-- EXCERPT PROVIDED --
Posted by Richard Koman - April 15, 2007
Google's wowser $3.1 billion bid for DoubleClick - announced Friday after the markets closed - has Microsoft pissed off. Redmond wants the government to consider the antitrust implications of the largest contextual advertising player owning the leading company in display ad online placement, The Times will report tomorrow.
Microsoft GC Brad Smith said the deal would “substantially reduce competition in the advertising market on the Web.”
AT&T joined the antitrust call, with public affairs VP Jim Cicconi saying, “For many of these new Web services, it could be that the advertising-supported model is the predominant business model,” he said. “The danger here is that Google could be in a position to pick winners and losers.”
That's rich, considering that's exactly what the net neutrality bills that AT&T (nee SBC) fought so hard against last year.

-- RECORDED DATA --
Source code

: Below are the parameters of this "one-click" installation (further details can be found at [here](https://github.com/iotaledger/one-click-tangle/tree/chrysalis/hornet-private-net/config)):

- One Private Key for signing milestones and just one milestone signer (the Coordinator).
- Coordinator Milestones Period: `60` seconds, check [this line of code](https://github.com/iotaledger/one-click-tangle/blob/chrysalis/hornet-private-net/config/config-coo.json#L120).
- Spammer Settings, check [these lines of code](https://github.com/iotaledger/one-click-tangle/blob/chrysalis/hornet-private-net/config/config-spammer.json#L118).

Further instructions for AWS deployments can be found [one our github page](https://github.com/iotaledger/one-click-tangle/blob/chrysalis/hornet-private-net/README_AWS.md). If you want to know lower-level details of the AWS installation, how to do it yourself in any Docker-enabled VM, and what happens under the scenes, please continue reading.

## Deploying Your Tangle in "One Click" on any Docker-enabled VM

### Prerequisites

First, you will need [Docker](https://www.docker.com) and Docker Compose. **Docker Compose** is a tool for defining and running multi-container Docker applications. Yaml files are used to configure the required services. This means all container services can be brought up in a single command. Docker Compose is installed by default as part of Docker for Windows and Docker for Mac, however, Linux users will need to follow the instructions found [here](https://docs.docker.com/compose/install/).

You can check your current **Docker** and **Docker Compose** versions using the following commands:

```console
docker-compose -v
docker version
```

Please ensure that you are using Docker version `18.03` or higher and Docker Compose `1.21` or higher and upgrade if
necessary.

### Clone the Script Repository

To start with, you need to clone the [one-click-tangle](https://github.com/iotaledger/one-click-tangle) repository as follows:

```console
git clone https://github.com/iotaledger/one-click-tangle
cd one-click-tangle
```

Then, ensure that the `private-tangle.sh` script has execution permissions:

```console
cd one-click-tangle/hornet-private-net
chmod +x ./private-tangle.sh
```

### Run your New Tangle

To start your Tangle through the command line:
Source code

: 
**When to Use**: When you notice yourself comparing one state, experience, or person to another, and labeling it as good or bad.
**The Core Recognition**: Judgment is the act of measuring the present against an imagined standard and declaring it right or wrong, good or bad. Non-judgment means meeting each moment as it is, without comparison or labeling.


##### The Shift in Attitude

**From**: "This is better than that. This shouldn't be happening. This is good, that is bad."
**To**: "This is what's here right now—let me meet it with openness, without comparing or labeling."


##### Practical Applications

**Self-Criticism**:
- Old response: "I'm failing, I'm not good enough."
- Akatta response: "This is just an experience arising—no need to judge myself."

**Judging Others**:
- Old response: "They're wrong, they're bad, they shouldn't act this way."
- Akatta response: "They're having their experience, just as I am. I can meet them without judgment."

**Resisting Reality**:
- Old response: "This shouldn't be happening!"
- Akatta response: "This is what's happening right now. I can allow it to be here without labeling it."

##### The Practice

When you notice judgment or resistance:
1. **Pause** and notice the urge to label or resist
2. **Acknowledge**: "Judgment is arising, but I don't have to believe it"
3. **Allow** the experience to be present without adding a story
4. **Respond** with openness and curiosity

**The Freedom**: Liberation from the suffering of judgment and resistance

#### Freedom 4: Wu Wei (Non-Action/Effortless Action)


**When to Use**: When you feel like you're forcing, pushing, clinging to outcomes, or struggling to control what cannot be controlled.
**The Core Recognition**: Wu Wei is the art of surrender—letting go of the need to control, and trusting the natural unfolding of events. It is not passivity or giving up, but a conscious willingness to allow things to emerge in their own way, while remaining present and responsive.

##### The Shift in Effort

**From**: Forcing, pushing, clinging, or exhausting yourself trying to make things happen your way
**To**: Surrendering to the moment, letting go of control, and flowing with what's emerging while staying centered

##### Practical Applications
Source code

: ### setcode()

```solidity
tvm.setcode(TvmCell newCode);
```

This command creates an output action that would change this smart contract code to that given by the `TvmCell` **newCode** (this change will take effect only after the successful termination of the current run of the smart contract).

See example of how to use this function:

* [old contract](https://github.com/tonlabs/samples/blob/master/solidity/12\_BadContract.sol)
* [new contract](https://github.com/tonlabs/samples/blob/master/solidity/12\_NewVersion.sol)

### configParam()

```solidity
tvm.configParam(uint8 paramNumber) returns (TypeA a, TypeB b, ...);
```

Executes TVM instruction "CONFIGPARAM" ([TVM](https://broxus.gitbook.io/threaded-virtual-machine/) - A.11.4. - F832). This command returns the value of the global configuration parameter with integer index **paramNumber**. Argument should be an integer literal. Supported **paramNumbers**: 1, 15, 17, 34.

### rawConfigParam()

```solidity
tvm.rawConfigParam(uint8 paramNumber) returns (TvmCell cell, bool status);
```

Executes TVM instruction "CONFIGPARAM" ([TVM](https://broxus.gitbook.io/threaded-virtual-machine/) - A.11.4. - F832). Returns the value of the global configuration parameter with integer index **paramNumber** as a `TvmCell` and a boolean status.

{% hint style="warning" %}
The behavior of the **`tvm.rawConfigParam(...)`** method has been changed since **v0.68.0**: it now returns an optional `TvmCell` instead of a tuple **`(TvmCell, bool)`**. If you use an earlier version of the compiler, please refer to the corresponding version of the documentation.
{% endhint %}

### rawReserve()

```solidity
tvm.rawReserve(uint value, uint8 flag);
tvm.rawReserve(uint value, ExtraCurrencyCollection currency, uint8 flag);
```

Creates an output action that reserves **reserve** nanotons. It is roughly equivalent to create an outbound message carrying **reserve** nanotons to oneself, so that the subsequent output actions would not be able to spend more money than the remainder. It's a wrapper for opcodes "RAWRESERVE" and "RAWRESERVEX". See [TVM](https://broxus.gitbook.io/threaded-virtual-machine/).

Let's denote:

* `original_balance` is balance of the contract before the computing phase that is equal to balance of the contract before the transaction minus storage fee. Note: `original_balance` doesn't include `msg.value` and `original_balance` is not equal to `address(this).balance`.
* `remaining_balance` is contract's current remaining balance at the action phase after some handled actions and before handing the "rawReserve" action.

-- PROBLEMS TO SOLVE --
1. List every person named in the post about Google's bid for DoubleClick.
2. According to the post about Google's bid for DoubleClick, how much did Google bid for DoubleClick?
3. Reproduce the part of the post about Google's bid for DoubleClick between "Microsoft GC Brad" and "against last year.", inclusive.

-- ANSWERS BY ITEM NUMBER --
1. Richard Koman, Brad Smith, Jim Cicconi

2. $3.1 billion

3.
Microsoft GC Brad Smith said the deal would “substantially reduce competition in the advertising market on the Web.”
AT&T joined the antitrust call, with public affairs VP Jim Cicconi saying, “For many of these new Web services, it could be that the advertising-supported model is the predominant business model,” he said. “The danger here is that Google could be in a position to pick winners and losers.”
That's rich, considering that's exactly what the net neutrality bills that AT&T (nee SBC) fought so hard against last year.